In this context, a “weight” is a per-column multiplier of the parsimony score used in the grand parsimony total.

I think this one is interesting, and I don’t know of anything like it being used in the likelihood literature. Does anyone else? Seems to me that the closest would be a love child between heated chains and the bootstrap.

josephwb

@rutgeraldo has his “Likeihood Ratchet”, but I don’t know where it might be implemented.

ematsen

Pretty neat!

ncbi.nlm.nih.gov

Accelerated likelihood surface exploration: the likelihood ratchet.

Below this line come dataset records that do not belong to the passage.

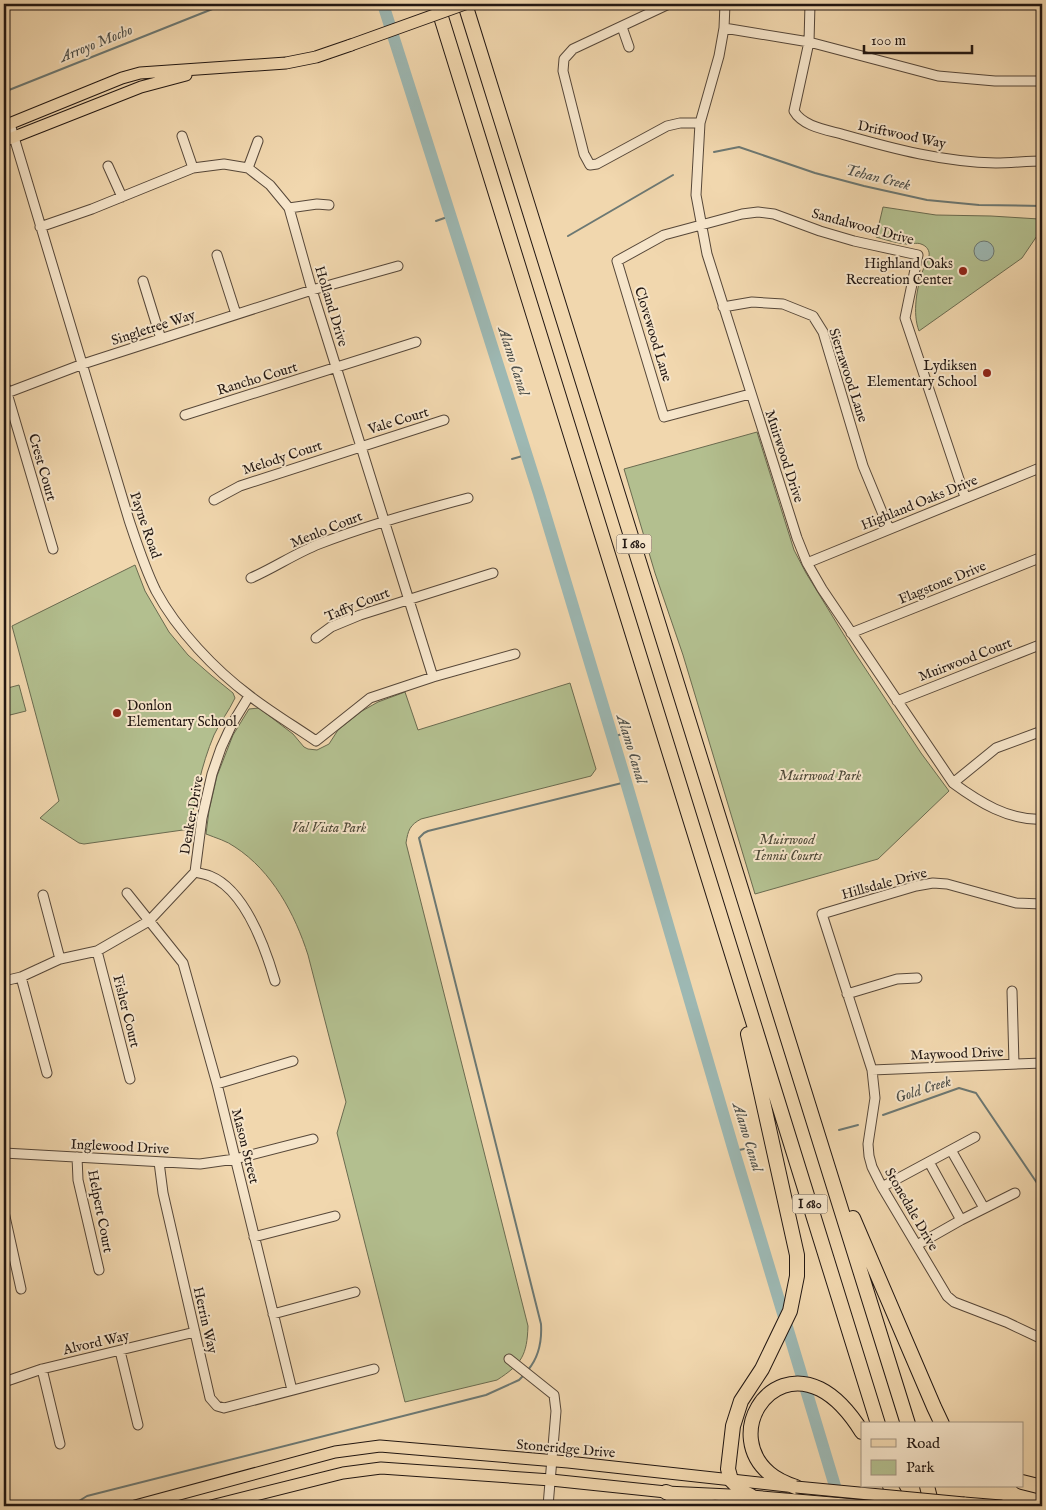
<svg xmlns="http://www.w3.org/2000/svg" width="1046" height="1510" viewBox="0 0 1046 1510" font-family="'IM FELL English',serif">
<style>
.green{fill:#b3bf8f;stroke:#6a6b50}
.water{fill:#9db8b3;stroke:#6c7873}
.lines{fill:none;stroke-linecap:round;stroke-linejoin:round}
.stream{stroke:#6c7873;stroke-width:2}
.river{stroke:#9db8b3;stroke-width:12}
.minor-casing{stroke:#564739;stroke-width:11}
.major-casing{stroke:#221712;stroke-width:13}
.highway-casing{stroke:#221712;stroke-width:16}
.minor{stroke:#f6e5ca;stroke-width:9}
.major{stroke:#f1d7ae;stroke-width:11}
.highway{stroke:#f1d7ae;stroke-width:14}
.major-bridge-casing{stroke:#221712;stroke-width:13;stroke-linecap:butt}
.major-bridge{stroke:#f1d7ae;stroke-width:11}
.poi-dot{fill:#8f2418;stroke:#f6e5ca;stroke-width:2}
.labels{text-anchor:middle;stroke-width:4;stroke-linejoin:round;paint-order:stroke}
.shield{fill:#f6e5ca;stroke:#625549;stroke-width:1}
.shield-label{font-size:12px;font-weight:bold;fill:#221712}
.street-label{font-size:14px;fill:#221712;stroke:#f6e5ca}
.poi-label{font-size:14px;fill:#221712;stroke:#f6e5ca;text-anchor:end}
.park-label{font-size:14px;font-style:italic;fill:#4e4938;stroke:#f6e5ca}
.water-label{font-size:15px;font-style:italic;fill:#4d4f4a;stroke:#f6e5ca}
</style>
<rect width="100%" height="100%" fill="#f1d7ae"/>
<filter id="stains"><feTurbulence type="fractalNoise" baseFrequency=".004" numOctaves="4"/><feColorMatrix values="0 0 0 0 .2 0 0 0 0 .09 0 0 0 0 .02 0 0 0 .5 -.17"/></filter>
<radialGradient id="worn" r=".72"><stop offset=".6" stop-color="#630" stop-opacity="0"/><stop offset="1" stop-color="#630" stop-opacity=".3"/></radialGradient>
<path class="green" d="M 883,207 L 936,215 L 991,216 L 1039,219 L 1041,230 L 1022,258 L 919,331 C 912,313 917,287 923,270 C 925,265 929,261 929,256 C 930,251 927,246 921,244 C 916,242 911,245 906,244 C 896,243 886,240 876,237 Z
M 757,432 L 794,550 L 806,573 L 855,653 L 921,753 L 949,791 L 878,859 L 755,894 L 683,655 L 655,573 L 624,469 Z
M 135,565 L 145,591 L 169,632 L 188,655 L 212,676 L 233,693 L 235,698 C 229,711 220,722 214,735 C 201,766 195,797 190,829 L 84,844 L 79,843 L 40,818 L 59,801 L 12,626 Z
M 570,683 L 596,769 L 591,776 L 421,819 C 410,825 408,830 406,843 L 528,1326 C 527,1355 522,1364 497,1380 L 405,1402 L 337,1133 L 346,1102 L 308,955 C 295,914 272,871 235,847 C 227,841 216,838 206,834 L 209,811 L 217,776 L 233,735 L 249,709 L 259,708 L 293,734 L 304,747 L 308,749 L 317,750 L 329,744 L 338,730 L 362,711 L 378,702 L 405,692 L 418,730 Z
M 19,685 L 26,711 L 6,716 L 4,710 L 4,689 Z"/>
<path class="water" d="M974 251a10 10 0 1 1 20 0a10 10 0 1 1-20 0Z"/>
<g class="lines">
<path class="stream" d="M 4,92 L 225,4
M 714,152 L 739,147 L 815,173 L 864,186 L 927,200 L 979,205 L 1042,206
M 436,221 L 450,216
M 568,236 L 673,175
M 512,459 L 526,455
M 613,737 L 628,732
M 883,1115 L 959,1088 L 976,1093 L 1037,1183 L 1042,1187
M 839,1130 L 858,1125
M 734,1151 L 744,1149
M 528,1370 C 539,1357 542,1341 541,1324 L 419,838 L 424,833 L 428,831 L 626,782
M 76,1506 L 79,1501 L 87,1496 L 486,1395 L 519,1380 L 524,1375"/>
<path class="river" d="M 383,4 L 539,494 L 626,782 L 734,1151 L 841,1506"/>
<defs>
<path id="minor" d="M 669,4 L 573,49 L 564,59 L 563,71 L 584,154 L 590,165 L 597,164 L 667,126 L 680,123 L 700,123
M 725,4 L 724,28 L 719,56 L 700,123 L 696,195 L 707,254 L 797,538 L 807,563 L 822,589 L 953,783 C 979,802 1009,821 1042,819
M 810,4 L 809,42 L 794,111 C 803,127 828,130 845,135 C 894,149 944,162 996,163 C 1011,163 1027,161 1042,161
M 622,27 L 629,47
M 724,28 L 809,42 L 938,76 L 995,81 L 1042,81
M 10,124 L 129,520 C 137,544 145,569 156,591 C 177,630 215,670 250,696 C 271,712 294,726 316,741 L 370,698 L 433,677 L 515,654
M 182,136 L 193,168
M 108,166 L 122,197
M 248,168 L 258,141
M 289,208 L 317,204 L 329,205
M 40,227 L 92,209 L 193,168 L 224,164 L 248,168 L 270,185 L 289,208 L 312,290 L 433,677
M 217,255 L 236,314
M 143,281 L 161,339
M 723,307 L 752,302 L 783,304 L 813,316 L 823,332 L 863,466 L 889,529
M 4,383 L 53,549
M 4,394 L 83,364 L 312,290 L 398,266
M 750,394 L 664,417 L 617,261 L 664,235 L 742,214 L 758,212 L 774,214 L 820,231 L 854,241 L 918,255 L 905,318 L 965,497
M 185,415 L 416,342
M 214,500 L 240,486 L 444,420
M 807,563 L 1042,467
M 251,578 C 274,568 296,553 319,544 C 368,525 418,511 468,498
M 851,633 L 1042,557
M 316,638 L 331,627 L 360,615 L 493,573
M 897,701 L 1042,644
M 953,783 L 996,748 L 1042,731
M 195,872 C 199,873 205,874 210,876 C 245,890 265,947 275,981
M 127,893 L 183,963 L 217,1084 L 292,1390
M 43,895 L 60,959
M 1042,904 L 1016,903 L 947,884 L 933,883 L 916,886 L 822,914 L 872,1070 L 875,1098 L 868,1144 L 869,1156 L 872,1167 L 882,1187 L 947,1296 L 954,1302 L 1006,1322 L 1042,1339
M 97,951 L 130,1079
M 21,977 L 47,1073
M 4,981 L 21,977 L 60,959 L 97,951 L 149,921 L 195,872 L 202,818 L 212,774 L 221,748 L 232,724 L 249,696
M 1012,991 L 1014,1064
M 847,994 L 897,979 L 917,978
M 872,1070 L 1042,1063
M 217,1084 L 293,1061
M 951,1150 L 984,1208
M 4,1153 L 200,1164 L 235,1159 L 313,1139
M 77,1157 L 78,1180 L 99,1270
M 159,1162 L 163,1193 L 210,1398 L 217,1406 L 224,1408 L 374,1369
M 929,1162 L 961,1220
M 882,1187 L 975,1137
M 4,1212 L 21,1289
M 254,1237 L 335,1216
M 917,1245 L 961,1220 L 1015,1193
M 273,1314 L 355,1292
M 120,1351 L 138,1425
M 509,1359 L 554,1395 L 556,1411 L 548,1506
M 42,1369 L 60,1444
M 4,1382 L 42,1369 L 195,1332"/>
<path id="major" d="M 4,126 L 122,78 L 140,73 L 286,63 L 316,57 L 351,45
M 4,141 L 141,87 L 186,75
M 964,1503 L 1001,1506
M 135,1506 L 335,1452 L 380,1446 L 568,1462 L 787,1486
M 211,1506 L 343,1473 L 381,1468 L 551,1480 L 666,1492 L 751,1496 L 867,1506"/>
<path id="highway" d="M 437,4 L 878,1424
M 465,4 L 908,1424
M 748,1034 L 797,1255 L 797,1276 L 790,1311 L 762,1369 L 741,1401 L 733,1426 L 728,1469 L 731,1480 L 743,1492 L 751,1496
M 853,1218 L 934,1407 L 942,1424
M 1022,1482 L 1042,1487
M 890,1486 L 901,1506
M 927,1486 L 932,1506
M 796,1487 C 787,1484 777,1480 769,1473 C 725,1435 767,1363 820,1389 C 838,1398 852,1416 862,1432
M 666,1492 L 686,1501 L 712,1506"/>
</defs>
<use href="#minor" class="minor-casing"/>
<use href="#major" class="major-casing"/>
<use href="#highway" class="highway-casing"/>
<use href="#minor" class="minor"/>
<use href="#major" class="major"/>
<use href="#highway" class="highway"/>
<defs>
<path id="major-bridge" d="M 351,45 L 465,4
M 796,1487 L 964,1503"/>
</defs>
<use href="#major-bridge" class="major-bridge-casing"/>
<use href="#major-bridge" class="major-bridge"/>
</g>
<g class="poi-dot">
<circle cx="963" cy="271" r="5"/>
<circle cx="987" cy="373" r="5"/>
<circle cx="117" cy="713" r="5"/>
</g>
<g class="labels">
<g class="shield">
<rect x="616.5" y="534.5" width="35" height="19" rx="4"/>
<rect x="792.5" y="1194.5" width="35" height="19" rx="4"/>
</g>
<g class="shield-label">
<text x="634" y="548">I 680</text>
<text x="810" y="1208">I 680</text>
</g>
<g class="street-label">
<text transform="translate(902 134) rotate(12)" y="5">Driftwood Way</text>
<text transform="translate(863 226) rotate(15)" y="5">Sandalwood Drive</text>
<text transform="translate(332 306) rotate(73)" y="5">Holland Drive</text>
<text transform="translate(153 327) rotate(-18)" y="5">Singletree Way</text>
<text transform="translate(654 334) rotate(73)" y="5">Clovewood Lane</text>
<text transform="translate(849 375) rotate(72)" y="5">Sierrawood Lane</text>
<text transform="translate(257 378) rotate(-17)" y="5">Rancho Court</text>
<text transform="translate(398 420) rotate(-17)" y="5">Vale Court</text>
<text transform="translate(785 456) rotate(72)" y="5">Muirwood Drive</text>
<text transform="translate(282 457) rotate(-18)" y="5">Melody Court</text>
<text transform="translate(43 467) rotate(74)" y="5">Crest Court</text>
<text transform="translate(919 502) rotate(-22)" y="5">Highland Oaks Drive</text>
<text transform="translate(146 525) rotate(71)" y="5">Payne Road</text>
<text transform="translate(326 529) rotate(-22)" y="5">Menlo Court</text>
<text transform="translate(942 582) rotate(-22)" y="5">Flagstone Drive</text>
<text transform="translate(357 604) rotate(-22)" y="5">Taffy Court</text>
<text transform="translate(965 659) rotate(-21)" y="5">Muirwood Court</text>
<text transform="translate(191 815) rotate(-80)" y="5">Denker Drive</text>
<text transform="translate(884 883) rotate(-15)" y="5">Hillsdale Drive</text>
<text transform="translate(127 1011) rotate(76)" y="5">Fisher Court</text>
<text transform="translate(957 1053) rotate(-2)" y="5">Maywood Drive</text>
<text transform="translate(120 1146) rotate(3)" y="5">Inglewood Drive</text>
<text transform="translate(246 1146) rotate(76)" y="5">Mason Street</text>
<text transform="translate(912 1209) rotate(60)" y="5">Stonedale Drive</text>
<text transform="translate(101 1211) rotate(79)" y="5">Helpert Court</text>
<text transform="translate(206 1320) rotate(77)" y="5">Herrin Way</text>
<text transform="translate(96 1342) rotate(-13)" y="5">Alvord Way</text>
<text transform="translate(566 1448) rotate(5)" y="5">Stoneridge Drive</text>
</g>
<g class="poi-label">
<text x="953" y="268">Highland Oaks<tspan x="953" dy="16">Recreation Center</tspan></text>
<text x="977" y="370">Lydiksen<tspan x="977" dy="16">Elementary School</tspan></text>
<text x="127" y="710" text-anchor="start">Donlon<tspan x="127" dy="16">Elementary School</tspan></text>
</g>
<g class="park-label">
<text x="820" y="780">Muirwood Park</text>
<text x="329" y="832">Val Vista Park</text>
<text x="787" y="844">Muirwood<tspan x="787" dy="16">Tennis Courts</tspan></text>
</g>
<g class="water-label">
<text transform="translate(96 43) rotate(-22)" y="5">Arroyo Mocho</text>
<text transform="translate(878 177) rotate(14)" y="5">Tehan Creek</text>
<text transform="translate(514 361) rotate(72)" y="5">Alamo Canal</text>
<text transform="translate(632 749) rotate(73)" y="5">Alamo Canal</text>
<text transform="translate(923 1089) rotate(-18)" y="5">Gold Creek</text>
<text transform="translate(748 1137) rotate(73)" y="5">Alamo Canal</text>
</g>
</g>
<rect width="1046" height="1510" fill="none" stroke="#f1d7ae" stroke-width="20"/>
<rect x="5" y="5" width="1036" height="1500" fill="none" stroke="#221712" stroke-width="2.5"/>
<rect x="10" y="10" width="1026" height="1490" fill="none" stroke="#221712"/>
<rect x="861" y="1422" width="162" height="65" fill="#f6e5ca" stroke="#a19380"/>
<rect x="871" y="1439" width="25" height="8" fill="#f1d7ae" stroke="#a19380"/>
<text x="906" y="1448" font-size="15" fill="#221712">Road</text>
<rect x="871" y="1460" width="25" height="15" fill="#b3bf8f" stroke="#a19380"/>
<text x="906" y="1472" font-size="15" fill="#221712">Park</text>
<path d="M864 45v8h108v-8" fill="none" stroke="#221712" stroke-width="2.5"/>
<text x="871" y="45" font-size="15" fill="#221712" stroke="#f6e5ca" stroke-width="4" paint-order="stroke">100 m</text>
<rect width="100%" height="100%" filter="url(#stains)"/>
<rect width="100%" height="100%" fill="url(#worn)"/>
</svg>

RA Vos, Systematic biology, Jun 2003

The existence of multiple likelihood maxima necessitates algorithms that explore a large part of the tree space. However, because of computational constraints, stepwise addition-based tree-searching methods do not allow for this exploration in reasonable time. Here, I present an algorithm that increases the speed at which the likelihood landscape can be explored. The iterative algorithm combines the computational speed of distance-based tree construction methods to arrive at approximations of the global optimum with the accuracy of optimality criterion based branch-swapping methods to improve on the result of the starting tree. The algorithm moves between local optima by iteratively perturbing the tree landscape through a process of reweighting randomly drawn samples of the underlying sequence data set. Tests on simulated and real data sets demonstrated that the optimal solution obtained using stepwise addition-based heuristic searches was found faster using the algorithm presented here. Tests on a previously published data set that established the presence of tree islands under maximum likelihood demonstrated that the algorithm identifies the same tree islands in a shorter amount of time than that needed using stepwise addition. The algorithm can be readily applied using standard software for phylogenetic inference.

ematsen

Here’s a new one from @Alexis_RAxML & co:

ncbi.nlm.nih.gov

An Efficient Independence Sampler for Updating Branches in Bayesian Markov chain Monte Carlo Sampling of Phylogenetic Trees.

AJ Aberer, A Stamatakis and F Ronquist, Systematic biology, Jan 2016

Sampling tree space is the most challenging aspect of Bayesian phylogenetic inference. The sheer number of alternative topologies is problematic by itself. In addition, the complex dependency between branch lengths and topology increases the difficulty of moving efficiently among topologies. Current tree proposals are fast but sample new trees using primitive transformations or re-mappings of old branch lengths. This reduces acceptance rates and presumably slows down convergence and mixing. Here, we explore branch proposals that do not rely on old branch lengths but instead are based on approximations of the conditional posterior. Using a diverse set of empirical data sets, we show that most conditional branch posteriors can be accurately approximated via a [Formula: see text] distribution. We empirically determine the relationship between the logarithmic conditional posterior density, its derivatives, and the characteristics of the branch posterior. We use these relationships to derive an independence sampler for proposing branches with an acceptance ratio of ~90% on most data sets. This proposal samples branches between 2× and 3× more efficiently than traditional proposals with respect to the effective sample size per unit of runtime. We also compare the performance of standard topology proposals with hybrid proposals that use the new independence sampler to update those branches that are most affected by the topological change. Our results show that hybrid proposals can sometimes noticeably decrease the number of generations necessary for topological convergence. Inconsistent performance gains indicate that branch updates are not the limiting factor in improving topological convergence for the currently employed set of proposals. However, our independence sampler might be essential for the construction of novel tree proposals that apply more radical topology changes.

It’s related to some ideas I presented in a talk at Evolution 2013 and which we’re finally getting around to writing up.